Un record de production, un prix qui s’effondre

Selon tf1info.fr, la récolte 2025 devrait atteindre 8,5 millions de tonnes, son plus haut niveau en dix ans. Cette surproduction a provoqué une chute du prix, passée de 150 euros à 15 euros la tonne en un an. Le constat est partagé, le déséquilibre s’est installé durablement.

L’Union nationale des producteurs de pommes de terre juge ce tarif « destructeur ». Le bras de fer avec l’industrie et la grande distribution s’intensifie. Aucun accord crédible sur un prix minimal n’a émergé. La relation commerciale se crispe, les marges s’évaporent, l’amertume grandit chez les planteurs.

Faute de solution, beaucoup renoncent à la vente, une première à cette échelle. Certains choisissent le don, d’autres la destruction. Le gain attendu ne couvre plus les coûts. Les exploitations serrent les rangs, car chaque semaine pèse lourd. Les stocks s’accumulent, la trésorerie s’assèche, la confiance recule.

Dons de pommes de terre et ruée des riverains

À Pissos, dans les Landes, un producteur a déversé plusieurs milliers de tonnes. Le champ s’est transformé en montagnes de tubercules. Des centaines de riverains, alertés par les réseaux sociaux, sont venus grimper ces amas. Le geste a surpris, puis ému. L’ampleur a illustré la gravité du blocage.

• [Données affichées]
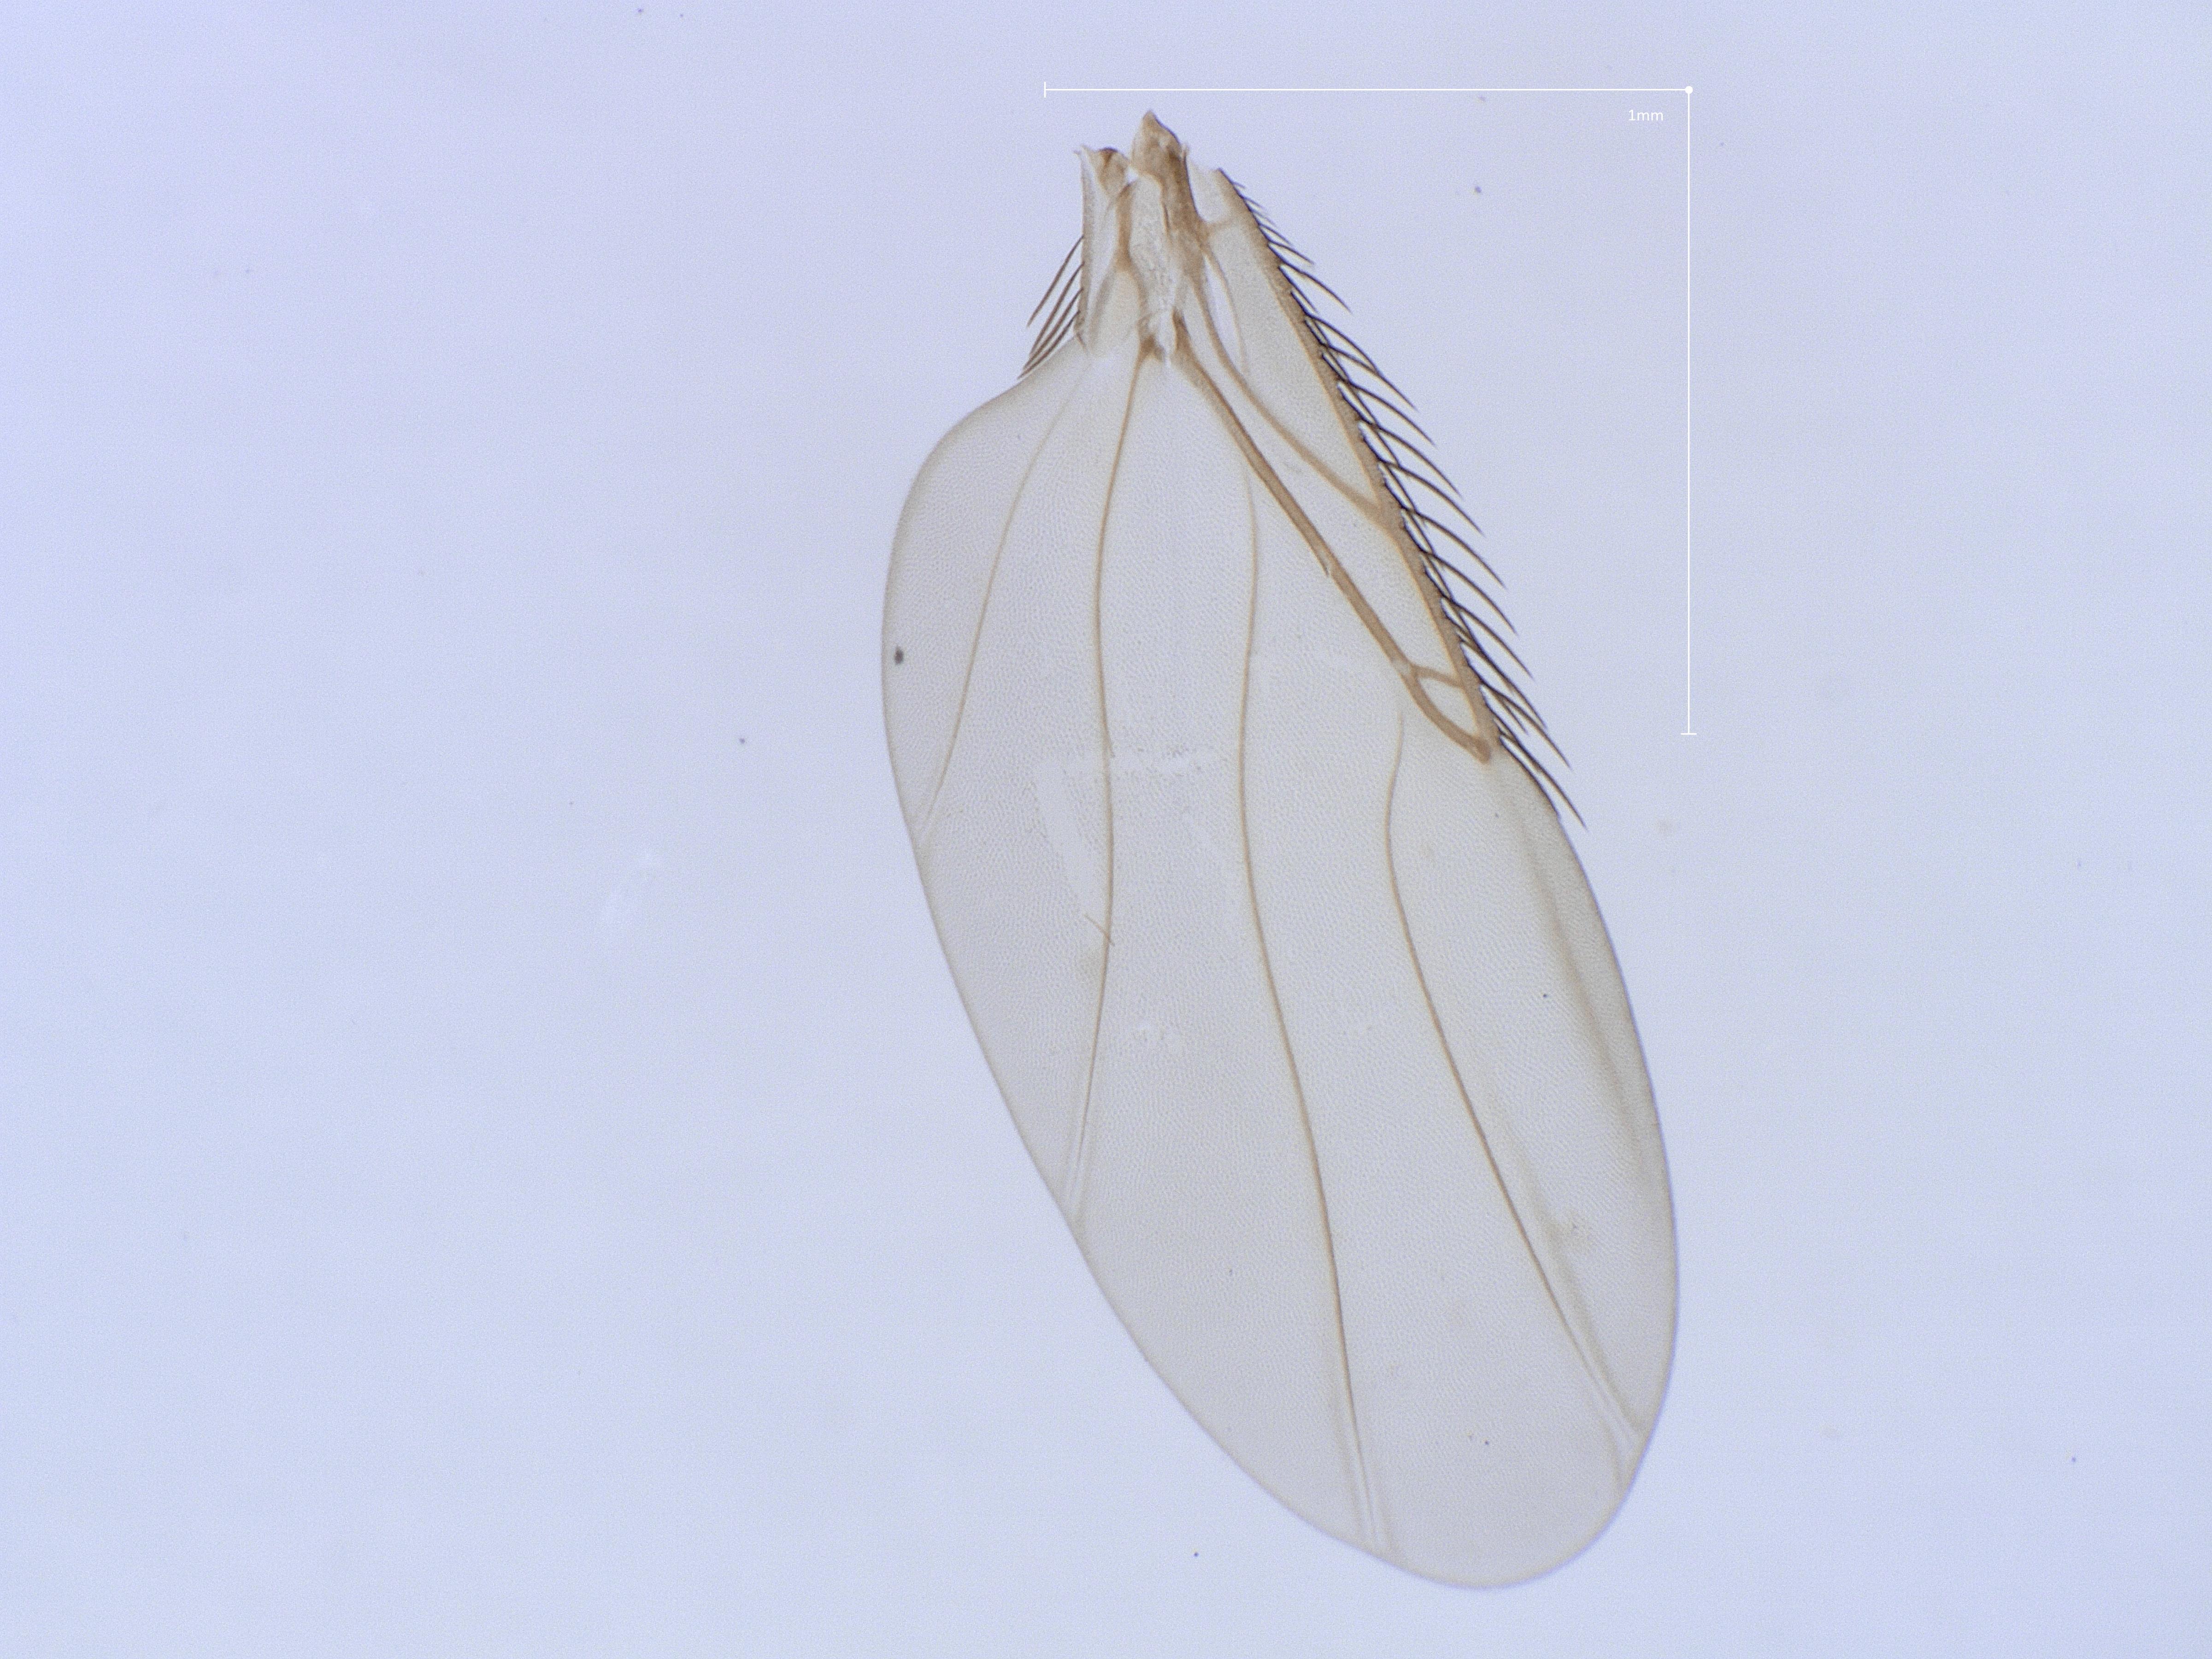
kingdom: Animalia
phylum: Arthropoda
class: Insecta
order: Diptera
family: Phoridae
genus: Megaselia
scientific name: Megaselia vernalis
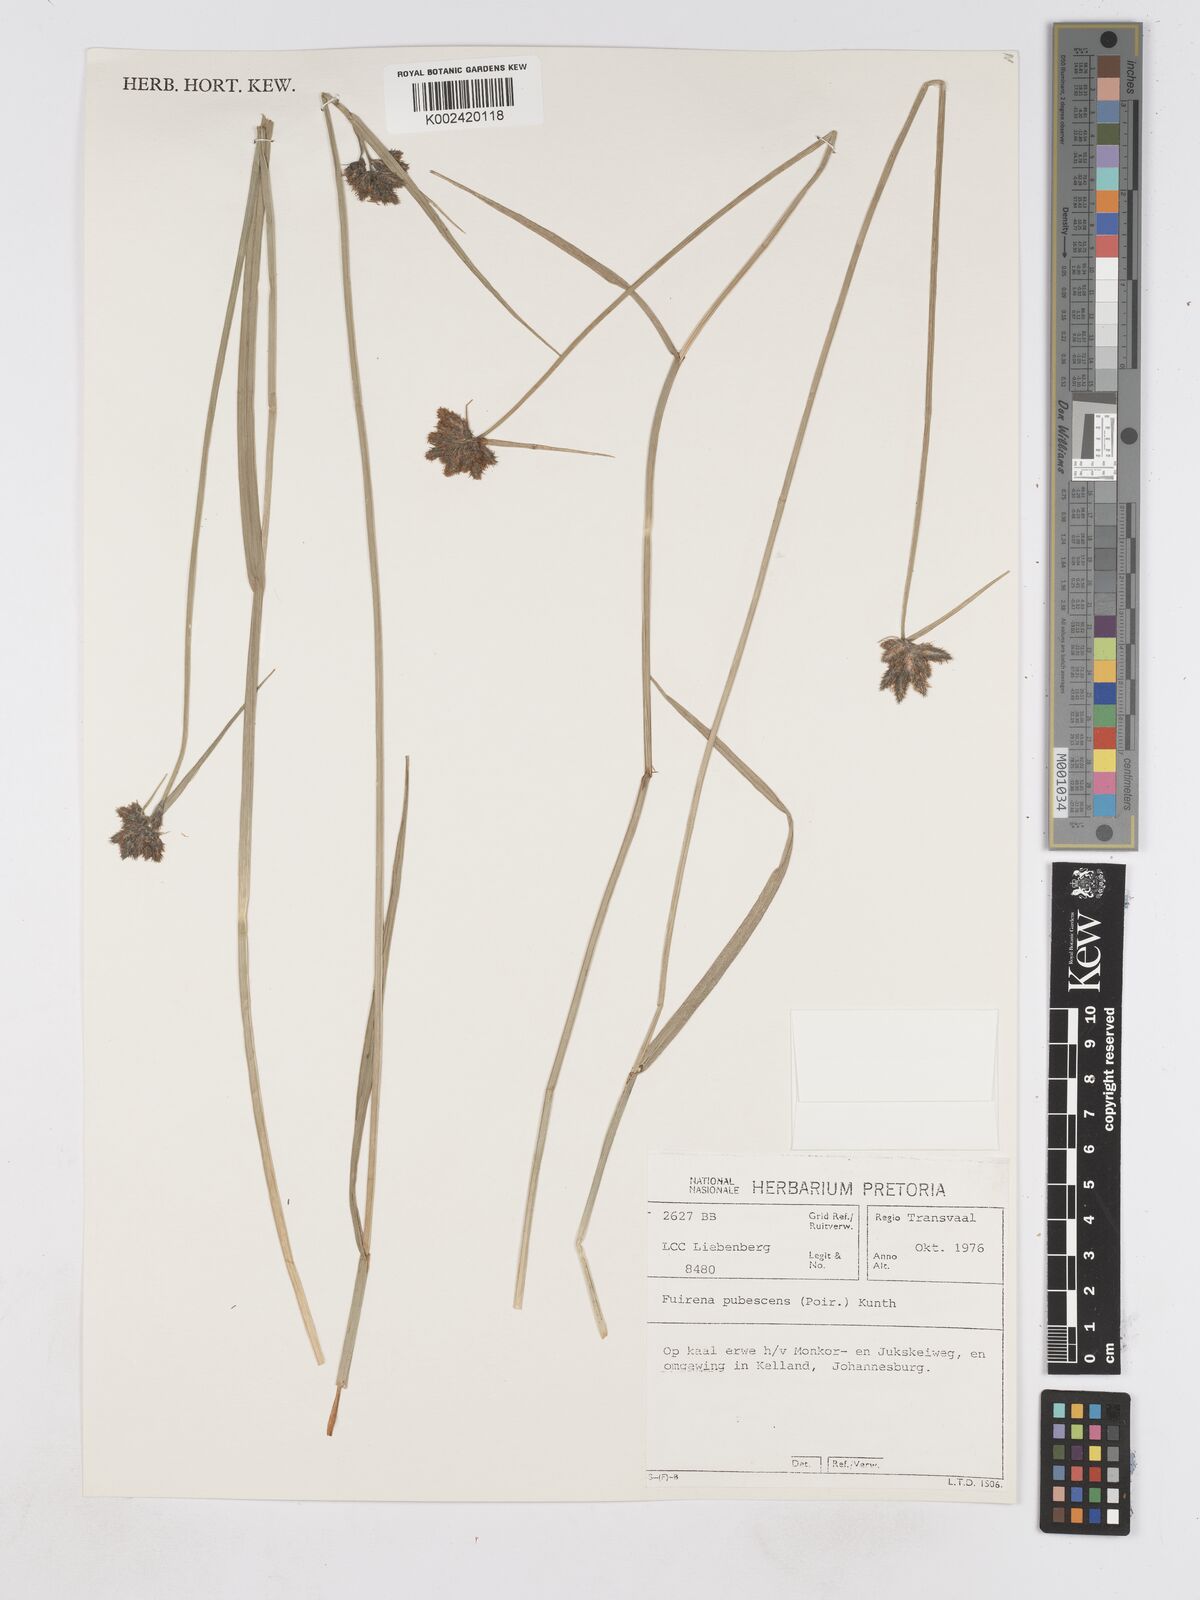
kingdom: Plantae
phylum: Tracheophyta
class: Liliopsida
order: Poales
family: Cyperaceae
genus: Fuirena
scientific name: Fuirena pubescens
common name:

• [Série d'exercices]
1. Résumez le texte extrait en deux phrases.
2. Pour chaque affirmation, indiquez si elle concorde avec le texte extrait (oui ou non) et citez les mots qui le prouvent : (a) le prix de la tonne est passé de 150 euros à 15 euros en un an ; (b) un accord sur un prix minimal a été conclu ; (c) les riverains de Pissos ont été alertés par les réseaux sociaux.
3. Recopiez à l'identique le passage du texte extrait allant de « L’Union nationale des » jusqu'à « chez les planteurs. ».
Ces entrées proviennent d'une autre source que le texte extrait.

• [Corrigés complets]
1. La récolte 2025 devrait atteindre 8,5 millions de tonnes, son plus haut niveau en dix ans, et le prix est tombé de 150 à 15 euros la tonne en un an. Faute d'accord sur un prix minimal avec l'industrie et la grande distribution, beaucoup de producteurs renoncent à vendre et choisissent le don ou la destruction, comme à Pissos, où un producteur a déversé plusieurs milliers de tonnes.

2.
(a) Oui : « Cette surproduction a provoqué une chute du prix, passée de 150 euros à 15 euros la tonne en un an. »
(b) Non : « Aucun accord crédible sur un prix minimal n’a émergé. »
(c) Oui : « Des centaines de riverains, alertés par les réseaux sociaux, sont venus grimper ces amas. »

3.
L’Union nationale des producteurs de pommes de terre juge ce tarif « destructeur ». Le bras de fer avec l’industrie et la grande distribution s’intensifie. Aucun accord crédible sur un prix minimal n’a émergé. La relation commerciale se crispe, les marges s’évaporent, l’amertume grandit chez les planteurs.